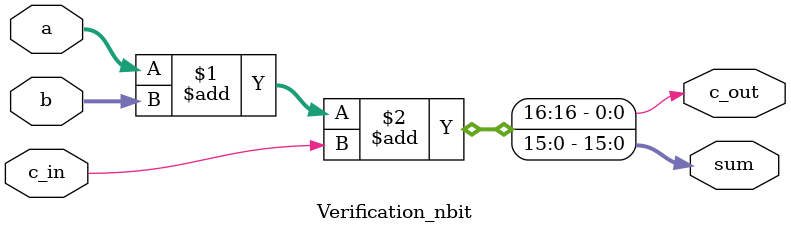
<source format=v>
`timescale 1ns / 1ns

module Verification_nbit(c_out, sum, a, b, c_in);

	parameter W = 16;

	input	[W-1:0] a, b; //declare inputs a, b, and c_in, one bit each
	input c_in;
	output c_out; //declare outputs c_out and sum, one bit each
	output [W-1:0]	sum;

	assign {c_out, sum} = a + b + c_in;

endmodule

</source>
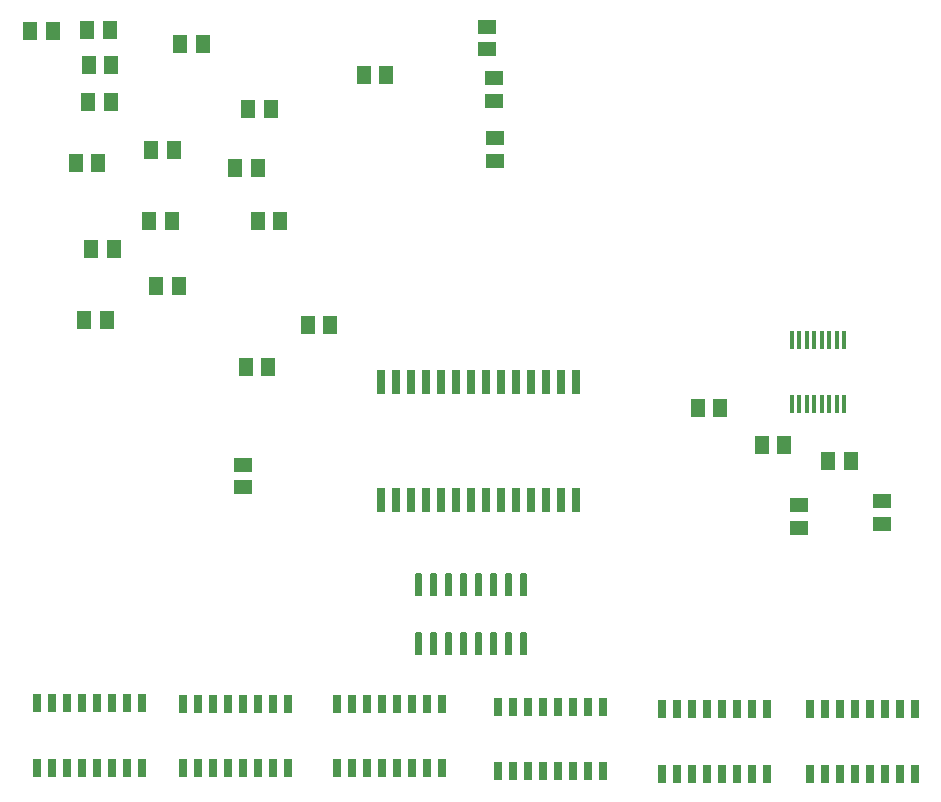
<source format=gbr>
G04 EAGLE Gerber RS-274X export*
G75*
%MOMM*%
%FSLAX34Y34*%
%LPD*%
%INSolderpaste Top*%
%IPPOS*%
%AMOC8*
5,1,8,0,0,1.08239X$1,22.5*%
G01*
%ADD10R,1.500000X1.300000*%
%ADD11R,1.300000X1.500000*%
%ADD12R,0.660400X2.032000*%
%ADD13R,0.435000X1.526000*%
%ADD14R,0.650000X1.550000*%
%ADD15C,0.147500*%


D10*
X233000Y334300D03*
X233000Y353300D03*
X773700Y303400D03*
X773700Y322400D03*
X703700Y299900D03*
X703700Y318900D03*
X445200Y661400D03*
X445200Y680400D03*
X439800Y724400D03*
X439800Y705400D03*
D11*
X179800Y709800D03*
X198800Y709800D03*
X121000Y660200D03*
X102000Y660200D03*
X71800Y720200D03*
X52800Y720200D03*
X237400Y654800D03*
X256400Y654800D03*
X226600Y604800D03*
X245600Y604800D03*
X245800Y559800D03*
X264800Y559800D03*
X354200Y683000D03*
X335200Y683000D03*
X102300Y692000D03*
X121300Y692000D03*
D10*
X446300Y629600D03*
X446300Y610600D03*
D11*
X672200Y369800D03*
X691200Y369800D03*
D12*
X349650Y323208D03*
X362350Y323208D03*
X375050Y323208D03*
X387750Y323208D03*
X400450Y323208D03*
X413150Y323208D03*
X425850Y323208D03*
X438550Y323208D03*
X438550Y423792D03*
X425850Y423792D03*
X413150Y423792D03*
X400450Y423792D03*
X387750Y423792D03*
X375050Y423792D03*
X362350Y423792D03*
X349650Y423792D03*
X451250Y323208D03*
X463950Y323208D03*
X476650Y323208D03*
X489350Y323208D03*
X502050Y323208D03*
X514750Y323208D03*
X451250Y423792D03*
X463950Y423792D03*
X476650Y423792D03*
X489350Y423792D03*
X502050Y423792D03*
X514750Y423792D03*
D13*
X742020Y458820D03*
X735680Y458820D03*
X729320Y458820D03*
X722980Y458820D03*
X716620Y458820D03*
X710280Y458820D03*
X703920Y458820D03*
X697580Y458820D03*
X697580Y404580D03*
X703920Y404580D03*
X710280Y404580D03*
X716620Y404580D03*
X722980Y404580D03*
X729320Y404580D03*
X735680Y404580D03*
X742020Y404580D03*
D14*
X58650Y96750D03*
X71350Y96750D03*
X84050Y96750D03*
X96750Y96750D03*
X109450Y96750D03*
X122150Y96750D03*
X134850Y96750D03*
X147550Y96750D03*
X147550Y151250D03*
X134850Y151250D03*
X122150Y151250D03*
X109450Y151250D03*
X96750Y151250D03*
X84050Y151250D03*
X71350Y151250D03*
X58650Y151250D03*
X182450Y96650D03*
X195150Y96650D03*
X207850Y96650D03*
X220550Y96650D03*
X233250Y96650D03*
X245950Y96650D03*
X258650Y96650D03*
X271350Y96650D03*
X271350Y151150D03*
X258650Y151150D03*
X245950Y151150D03*
X233250Y151150D03*
X220550Y151150D03*
X207850Y151150D03*
X195150Y151150D03*
X182450Y151150D03*
X312450Y96550D03*
X325150Y96550D03*
X337850Y96550D03*
X350550Y96550D03*
X363250Y96550D03*
X375950Y96550D03*
X388650Y96550D03*
X401350Y96550D03*
X401350Y151050D03*
X388650Y151050D03*
X375950Y151050D03*
X363250Y151050D03*
X350550Y151050D03*
X337850Y151050D03*
X325150Y151050D03*
X312450Y151050D03*
X537550Y148550D03*
X524850Y148550D03*
X512150Y148550D03*
X499450Y148550D03*
X486750Y148550D03*
X474050Y148550D03*
X461350Y148550D03*
X448650Y148550D03*
X448650Y94050D03*
X461350Y94050D03*
X474050Y94050D03*
X486750Y94050D03*
X499450Y94050D03*
X512150Y94050D03*
X524850Y94050D03*
X537550Y94050D03*
X588150Y91850D03*
X600850Y91850D03*
X613550Y91850D03*
X626250Y91850D03*
X638950Y91850D03*
X651650Y91850D03*
X664350Y91850D03*
X677050Y91850D03*
X677050Y146350D03*
X664350Y146350D03*
X651650Y146350D03*
X638950Y146350D03*
X626250Y146350D03*
X613550Y146350D03*
X600850Y146350D03*
X588150Y146350D03*
X713150Y91750D03*
X725850Y91750D03*
X738550Y91750D03*
X751250Y91750D03*
X763950Y91750D03*
X776650Y91750D03*
X789350Y91750D03*
X802050Y91750D03*
X802050Y146250D03*
X789350Y146250D03*
X776650Y146250D03*
X763950Y146250D03*
X751250Y146250D03*
X738550Y146250D03*
X725850Y146250D03*
X713150Y146250D03*
D11*
X235400Y436300D03*
X254400Y436300D03*
X101400Y721300D03*
X120400Y721300D03*
X728600Y356300D03*
X747600Y356300D03*
X617900Y401300D03*
X636900Y401300D03*
X110600Y608700D03*
X91600Y608700D03*
X287800Y471300D03*
X306800Y471300D03*
X104600Y536300D03*
X123600Y536300D03*
X98800Y476300D03*
X117800Y476300D03*
X155400Y619800D03*
X174400Y619800D03*
X159600Y504800D03*
X178600Y504800D03*
X153800Y559800D03*
X172800Y559800D03*
D15*
X383763Y211313D02*
X383763Y193287D01*
X379337Y193287D01*
X379337Y211313D01*
X383763Y211313D01*
X383763Y194688D02*
X379337Y194688D01*
X379337Y196089D02*
X383763Y196089D01*
X383763Y197490D02*
X379337Y197490D01*
X379337Y198891D02*
X383763Y198891D01*
X383763Y200292D02*
X379337Y200292D01*
X379337Y201693D02*
X383763Y201693D01*
X383763Y203094D02*
X379337Y203094D01*
X379337Y204495D02*
X383763Y204495D01*
X383763Y205896D02*
X379337Y205896D01*
X379337Y207297D02*
X383763Y207297D01*
X383763Y208698D02*
X379337Y208698D01*
X379337Y210099D02*
X383763Y210099D01*
X396463Y211313D02*
X396463Y193287D01*
X392037Y193287D01*
X392037Y211313D01*
X396463Y211313D01*
X396463Y194688D02*
X392037Y194688D01*
X392037Y196089D02*
X396463Y196089D01*
X396463Y197490D02*
X392037Y197490D01*
X392037Y198891D02*
X396463Y198891D01*
X396463Y200292D02*
X392037Y200292D01*
X392037Y201693D02*
X396463Y201693D01*
X396463Y203094D02*
X392037Y203094D01*
X392037Y204495D02*
X396463Y204495D01*
X396463Y205896D02*
X392037Y205896D01*
X392037Y207297D02*
X396463Y207297D01*
X396463Y208698D02*
X392037Y208698D01*
X392037Y210099D02*
X396463Y210099D01*
X409163Y211313D02*
X409163Y193287D01*
X404737Y193287D01*
X404737Y211313D01*
X409163Y211313D01*
X409163Y194688D02*
X404737Y194688D01*
X404737Y196089D02*
X409163Y196089D01*
X409163Y197490D02*
X404737Y197490D01*
X404737Y198891D02*
X409163Y198891D01*
X409163Y200292D02*
X404737Y200292D01*
X404737Y201693D02*
X409163Y201693D01*
X409163Y203094D02*
X404737Y203094D01*
X404737Y204495D02*
X409163Y204495D01*
X409163Y205896D02*
X404737Y205896D01*
X404737Y207297D02*
X409163Y207297D01*
X409163Y208698D02*
X404737Y208698D01*
X404737Y210099D02*
X409163Y210099D01*
X421863Y211313D02*
X421863Y193287D01*
X417437Y193287D01*
X417437Y211313D01*
X421863Y211313D01*
X421863Y194688D02*
X417437Y194688D01*
X417437Y196089D02*
X421863Y196089D01*
X421863Y197490D02*
X417437Y197490D01*
X417437Y198891D02*
X421863Y198891D01*
X421863Y200292D02*
X417437Y200292D01*
X417437Y201693D02*
X421863Y201693D01*
X421863Y203094D02*
X417437Y203094D01*
X417437Y204495D02*
X421863Y204495D01*
X421863Y205896D02*
X417437Y205896D01*
X417437Y207297D02*
X421863Y207297D01*
X421863Y208698D02*
X417437Y208698D01*
X417437Y210099D02*
X421863Y210099D01*
X434563Y211313D02*
X434563Y193287D01*
X430137Y193287D01*
X430137Y211313D01*
X434563Y211313D01*
X434563Y194688D02*
X430137Y194688D01*
X430137Y196089D02*
X434563Y196089D01*
X434563Y197490D02*
X430137Y197490D01*
X430137Y198891D02*
X434563Y198891D01*
X434563Y200292D02*
X430137Y200292D01*
X430137Y201693D02*
X434563Y201693D01*
X434563Y203094D02*
X430137Y203094D01*
X430137Y204495D02*
X434563Y204495D01*
X434563Y205896D02*
X430137Y205896D01*
X430137Y207297D02*
X434563Y207297D01*
X434563Y208698D02*
X430137Y208698D01*
X430137Y210099D02*
X434563Y210099D01*
X447263Y211313D02*
X447263Y193287D01*
X442837Y193287D01*
X442837Y211313D01*
X447263Y211313D01*
X447263Y194688D02*
X442837Y194688D01*
X442837Y196089D02*
X447263Y196089D01*
X447263Y197490D02*
X442837Y197490D01*
X442837Y198891D02*
X447263Y198891D01*
X447263Y200292D02*
X442837Y200292D01*
X442837Y201693D02*
X447263Y201693D01*
X447263Y203094D02*
X442837Y203094D01*
X442837Y204495D02*
X447263Y204495D01*
X447263Y205896D02*
X442837Y205896D01*
X442837Y207297D02*
X447263Y207297D01*
X447263Y208698D02*
X442837Y208698D01*
X442837Y210099D02*
X447263Y210099D01*
X459963Y211313D02*
X459963Y193287D01*
X455537Y193287D01*
X455537Y211313D01*
X459963Y211313D01*
X459963Y194688D02*
X455537Y194688D01*
X455537Y196089D02*
X459963Y196089D01*
X459963Y197490D02*
X455537Y197490D01*
X455537Y198891D02*
X459963Y198891D01*
X459963Y200292D02*
X455537Y200292D01*
X455537Y201693D02*
X459963Y201693D01*
X459963Y203094D02*
X455537Y203094D01*
X455537Y204495D02*
X459963Y204495D01*
X459963Y205896D02*
X455537Y205896D01*
X455537Y207297D02*
X459963Y207297D01*
X459963Y208698D02*
X455537Y208698D01*
X455537Y210099D02*
X459963Y210099D01*
X472663Y211313D02*
X472663Y193287D01*
X468237Y193287D01*
X468237Y211313D01*
X472663Y211313D01*
X472663Y194688D02*
X468237Y194688D01*
X468237Y196089D02*
X472663Y196089D01*
X472663Y197490D02*
X468237Y197490D01*
X468237Y198891D02*
X472663Y198891D01*
X472663Y200292D02*
X468237Y200292D01*
X468237Y201693D02*
X472663Y201693D01*
X472663Y203094D02*
X468237Y203094D01*
X468237Y204495D02*
X472663Y204495D01*
X472663Y205896D02*
X468237Y205896D01*
X468237Y207297D02*
X472663Y207297D01*
X472663Y208698D02*
X468237Y208698D01*
X468237Y210099D02*
X472663Y210099D01*
X472663Y242887D02*
X472663Y260913D01*
X472663Y242887D02*
X468237Y242887D01*
X468237Y260913D01*
X472663Y260913D01*
X472663Y244288D02*
X468237Y244288D01*
X468237Y245689D02*
X472663Y245689D01*
X472663Y247090D02*
X468237Y247090D01*
X468237Y248491D02*
X472663Y248491D01*
X472663Y249892D02*
X468237Y249892D01*
X468237Y251293D02*
X472663Y251293D01*
X472663Y252694D02*
X468237Y252694D01*
X468237Y254095D02*
X472663Y254095D01*
X472663Y255496D02*
X468237Y255496D01*
X468237Y256897D02*
X472663Y256897D01*
X472663Y258298D02*
X468237Y258298D01*
X468237Y259699D02*
X472663Y259699D01*
X459963Y260913D02*
X459963Y242887D01*
X455537Y242887D01*
X455537Y260913D01*
X459963Y260913D01*
X459963Y244288D02*
X455537Y244288D01*
X455537Y245689D02*
X459963Y245689D01*
X459963Y247090D02*
X455537Y247090D01*
X455537Y248491D02*
X459963Y248491D01*
X459963Y249892D02*
X455537Y249892D01*
X455537Y251293D02*
X459963Y251293D01*
X459963Y252694D02*
X455537Y252694D01*
X455537Y254095D02*
X459963Y254095D01*
X459963Y255496D02*
X455537Y255496D01*
X455537Y256897D02*
X459963Y256897D01*
X459963Y258298D02*
X455537Y258298D01*
X455537Y259699D02*
X459963Y259699D01*
X447263Y260913D02*
X447263Y242887D01*
X442837Y242887D01*
X442837Y260913D01*
X447263Y260913D01*
X447263Y244288D02*
X442837Y244288D01*
X442837Y245689D02*
X447263Y245689D01*
X447263Y247090D02*
X442837Y247090D01*
X442837Y248491D02*
X447263Y248491D01*
X447263Y249892D02*
X442837Y249892D01*
X442837Y251293D02*
X447263Y251293D01*
X447263Y252694D02*
X442837Y252694D01*
X442837Y254095D02*
X447263Y254095D01*
X447263Y255496D02*
X442837Y255496D01*
X442837Y256897D02*
X447263Y256897D01*
X447263Y258298D02*
X442837Y258298D01*
X442837Y259699D02*
X447263Y259699D01*
X434563Y260913D02*
X434563Y242887D01*
X430137Y242887D01*
X430137Y260913D01*
X434563Y260913D01*
X434563Y244288D02*
X430137Y244288D01*
X430137Y245689D02*
X434563Y245689D01*
X434563Y247090D02*
X430137Y247090D01*
X430137Y248491D02*
X434563Y248491D01*
X434563Y249892D02*
X430137Y249892D01*
X430137Y251293D02*
X434563Y251293D01*
X434563Y252694D02*
X430137Y252694D01*
X430137Y254095D02*
X434563Y254095D01*
X434563Y255496D02*
X430137Y255496D01*
X430137Y256897D02*
X434563Y256897D01*
X434563Y258298D02*
X430137Y258298D01*
X430137Y259699D02*
X434563Y259699D01*
X421863Y260913D02*
X421863Y242887D01*
X417437Y242887D01*
X417437Y260913D01*
X421863Y260913D01*
X421863Y244288D02*
X417437Y244288D01*
X417437Y245689D02*
X421863Y245689D01*
X421863Y247090D02*
X417437Y247090D01*
X417437Y248491D02*
X421863Y248491D01*
X421863Y249892D02*
X417437Y249892D01*
X417437Y251293D02*
X421863Y251293D01*
X421863Y252694D02*
X417437Y252694D01*
X417437Y254095D02*
X421863Y254095D01*
X421863Y255496D02*
X417437Y255496D01*
X417437Y256897D02*
X421863Y256897D01*
X421863Y258298D02*
X417437Y258298D01*
X417437Y259699D02*
X421863Y259699D01*
X409163Y260913D02*
X409163Y242887D01*
X404737Y242887D01*
X404737Y260913D01*
X409163Y260913D01*
X409163Y244288D02*
X404737Y244288D01*
X404737Y245689D02*
X409163Y245689D01*
X409163Y247090D02*
X404737Y247090D01*
X404737Y248491D02*
X409163Y248491D01*
X409163Y249892D02*
X404737Y249892D01*
X404737Y251293D02*
X409163Y251293D01*
X409163Y252694D02*
X404737Y252694D01*
X404737Y254095D02*
X409163Y254095D01*
X409163Y255496D02*
X404737Y255496D01*
X404737Y256897D02*
X409163Y256897D01*
X409163Y258298D02*
X404737Y258298D01*
X404737Y259699D02*
X409163Y259699D01*
X396463Y260913D02*
X396463Y242887D01*
X392037Y242887D01*
X392037Y260913D01*
X396463Y260913D01*
X396463Y244288D02*
X392037Y244288D01*
X392037Y245689D02*
X396463Y245689D01*
X396463Y247090D02*
X392037Y247090D01*
X392037Y248491D02*
X396463Y248491D01*
X396463Y249892D02*
X392037Y249892D01*
X392037Y251293D02*
X396463Y251293D01*
X396463Y252694D02*
X392037Y252694D01*
X392037Y254095D02*
X396463Y254095D01*
X396463Y255496D02*
X392037Y255496D01*
X392037Y256897D02*
X396463Y256897D01*
X396463Y258298D02*
X392037Y258298D01*
X392037Y259699D02*
X396463Y259699D01*
X383763Y260913D02*
X383763Y242887D01*
X379337Y242887D01*
X379337Y260913D01*
X383763Y260913D01*
X383763Y244288D02*
X379337Y244288D01*
X379337Y245689D02*
X383763Y245689D01*
X383763Y247090D02*
X379337Y247090D01*
X379337Y248491D02*
X383763Y248491D01*
X383763Y249892D02*
X379337Y249892D01*
X379337Y251293D02*
X383763Y251293D01*
X383763Y252694D02*
X379337Y252694D01*
X379337Y254095D02*
X383763Y254095D01*
X383763Y255496D02*
X379337Y255496D01*
X379337Y256897D02*
X383763Y256897D01*
X383763Y258298D02*
X379337Y258298D01*
X379337Y259699D02*
X383763Y259699D01*
M02*

</source>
———
* TO-DO ITEM *
Taking the entries above, write out exactly the lines starting with the line containing "X447263Y211313D01*" and going on through the line containing "X459963Y193287D01*", both included, and nothing else.

* YOUR SOLUTION *
X447263Y211313D01*
X447263Y194688D02*
X442837Y194688D01*
X442837Y196089D02*
X447263Y196089D01*
X447263Y197490D02*
X442837Y197490D01*
X442837Y198891D02*
X447263Y198891D01*
X447263Y200292D02*
X442837Y200292D01*
X442837Y201693D02*
X447263Y201693D01*
X447263Y203094D02*
X442837Y203094D01*
X442837Y204495D02*
X447263Y204495D01*
X447263Y205896D02*
X442837Y205896D01*
X442837Y207297D02*
X447263Y207297D01*
X447263Y208698D02*
X442837Y208698D01*
X442837Y210099D02*
X447263Y210099D01*
X459963Y211313D02*
X459963Y193287D01*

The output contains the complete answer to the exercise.